Thursday, October 18, 2007

Potential

Potential is a word that I have loved since I was a child. I would use it in compositions, school debates and possibly anywhere, as long as it was in accordance with what was being said. Sadly, potential is a word Greeks seem to have no use for. From an early age, a child has potential for something, be it singing, running, talking, swimming, playing sports or drawing. If we focus on that ability, we are nurturing the true abilities of that child so that one day this can be used in a positive, creative manner maybe in their jobs or even merely as part of their lives.

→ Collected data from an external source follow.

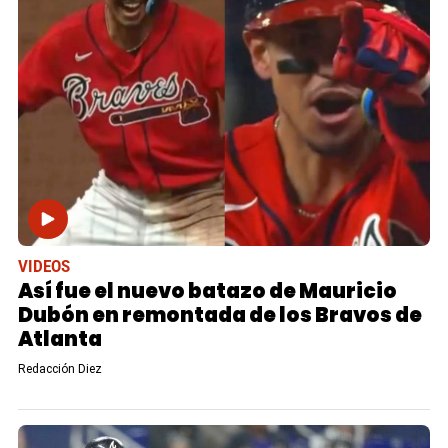
VIDEOS
Así fue el nuevo batazo de Mauricio
Dubón en remontada de los Bravos de
Atlanta
Redacción Diez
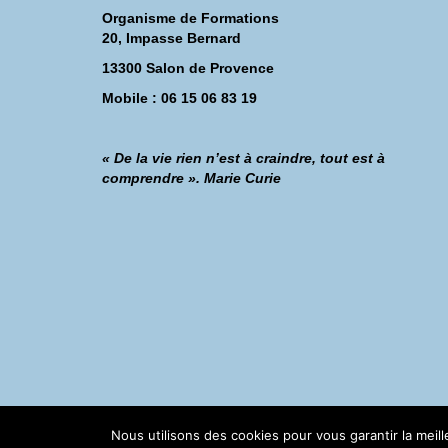
Organisme de Formations
20, Impasse Bernard
13300 Salon de Provence
Mobile : 06 15 06 83 19
« De la vie rien n’est à craindre, tout est à
comprendre ». Marie Curie
©Catherine Montillot
Nous utilisons des cookies pour vous garantir la meil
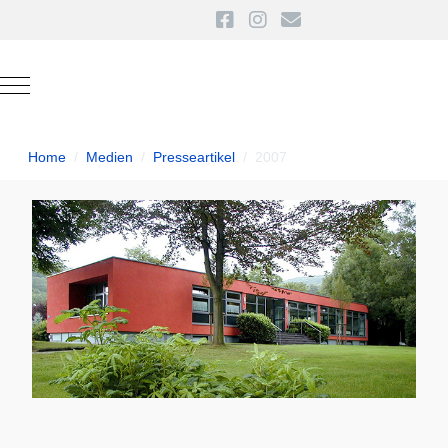
Mobile Menu Toggle
Home
Medien
Presseartikel
2007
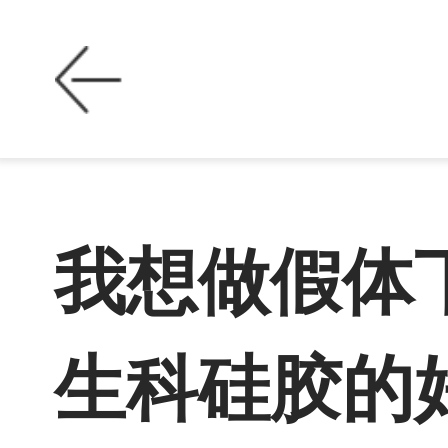
我想做假体
生科硅胶的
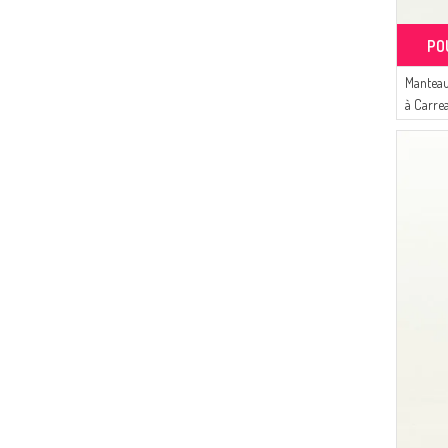
(1)
STİLGO
(1)
Ay Mina By Dilek Akhisarlı
PO
(1)
ESMİRA
Manteau
(1)
BENGUEN
à Carr
(1)
LE FABRİC
Vert Éc
(1)
SEMALA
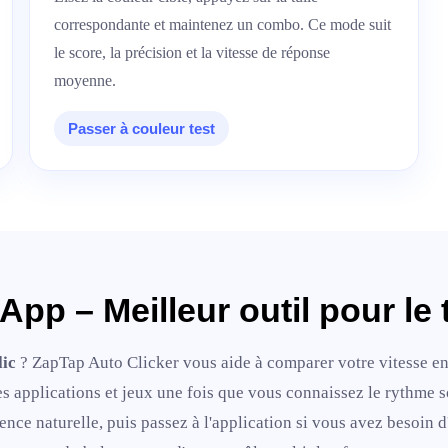
correspondante et maintenez un combo. Ce mode suit
le score, la précision et la vitesse de réponse
moyenne.
Passer à couleur test
pp – Meilleur outil pour le t
lic
? ZapTap Auto Clicker vous aide à comparer votre vitesse en l
es applications et jeux une fois que vous connaissez le rythme s
ence naturelle, puis passez à l'application si vous avez besoin d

Parents have the ability to see this, and teachers should certainly have the knowledge to recognize this, so that every child can be given that push which will allow them to blossom, even in this incoherent world. If we lived in a perfect world this would be the case. If we lived in a proper society, then this would possibly be a fact of life. However, the opposite is true. It has become a way of life that a child's potential will never be seen, never be exploited unless they are truly fortunate or have the advantage of knowing someone, who knows someone.

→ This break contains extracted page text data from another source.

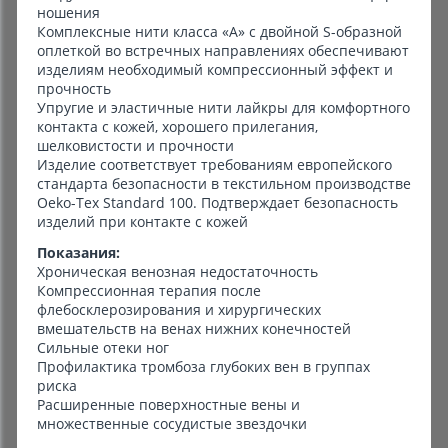
ношения
Комплексные нити класса «А» с двойной S-образной
оплеткой во встречных направлениях обеспечивают
изделиям необходимый компрессионный эффект и
прочность
Упругие и эластичные нити лайкры для комфортного
контакта с кожей, хорошего прилегания,
шелковистости и прочности
Изделие соответствует требованиям европейского
стандарта безопасности в текстильном производстве
Oeko-Tex Standard 100. Подтверждает безопасность
изделий при контакте с кожей
Показания:
Хроническая венозная недостаточность
Компрессионная терапия после
флебосклерозирования и хирургических
вмешательств на венах нижних конечностей
Сильные отеки ног
Профилактика тромбоза глубоких вен в группах
риска
Расширенные поверхностные вены и
множественные сосудистые звездочки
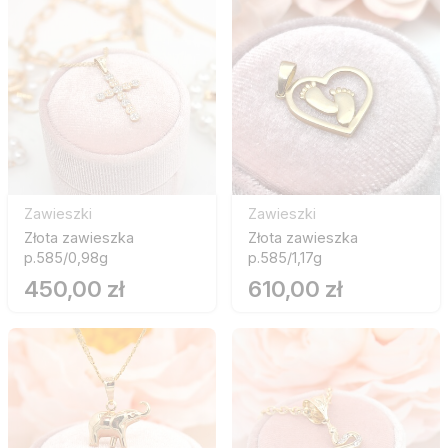
Zawieszki
Zawieszki
Złota zawieszka
Złota zawieszka
p.585/0,98g
p.585/1,17g
450,00 zł
610,00 zł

This is carried through into adulthood, where again, potential is never seen, never spotted. It is an idea, a theory to most people. Instead, there is an air of 'tell me who your friends are, and I'll tell you what you are worth,' or even worse, 'give us a backhander, and you'll be the lord of the castle.' God forbid you ever want to fight for what is right. No, then you suddenly become an extremist, a rebel, a "threat to society."

Gone are the wise philosophers. Gone are the people who gave meaning to words like potential. It seems that as soon as Greeks discovered the world, they forgot themselves. The Ancient teachers could spot potential a mile away. Many heroes from history and mythology alike were recognized for their ability. I don't suppose they had to give backhanders in return for a place in the world's history.

Maybe I'm wrong. Maybe I'm cynical. Whatever I am, I miss "potential", and the sad thing is that I let it go, I let it walk right out of my life, just because it didn't fit in with the country!!!!

Tuesday, October 16, 2007

Dreams

I awoke this morning, my things-to-do list screaming at me from my bedside table, and as I tried to work out the most necessary to-dos of the day I suddenly stopped. A thought struck me and I literally remained half-dressed in the middle of the kitchen, just thinking. I had stopped dreaming. Yes, it had actually happened. Now, I don't mean the dreams we have at night, where our subconscious clicks into overdrive, but dreams, real dreams...lifelong ambitions, inner desires, mountains to climb. I had stopped dreaming and I had only just realized.

My thoughts turned to the reasoning of it. Had my life just turned into what seemed like a journey from one bill to the other? Had the meaning of life come and gone without me seeing it? I desperately tried to work out what had gone wrong and when. I looked back on my life, to find a solution. When was the last time I had thought "Now that's a place I have to visit" or "That's where I'll be in 5 years" or even "That's an idea for a weekend meal." Nothing. My mind was blank. In a matter of moments I discovered that I couldn't remember the last time my mind wandered to what I would like it to be. The feeling in the pit of my stomach was one of disgust as I turned over the facts in my head. I had become a walking ATM...digesting the bills and churning out the money. Nothing more...nothing less.

I remember a time when I wanted to travel, to own a travel consultancy, to spend the day talking to people, seeing new faces. I remember when I started writing a book, nurturing every word, embracing every idea. I even remember drawing sketches of what my house would be like (when I built it). Now, the drive into town is a tedious journey, talking to people seems pointless and my book, well I'll finish it one day. The sketch of the house still looks upon me whenever I open my files in search of something.

Dreaming was once a part of life, and this morning I regretted, for the first time in my life, having lost something. I had lost the only part of me that made the days so much nicer. I had lost my dreams. How do I get them back? I have no idea, and no time to find a solution. So, as my day began, I knew that it would be worse than I could have imagined. Never stop dreaming!!!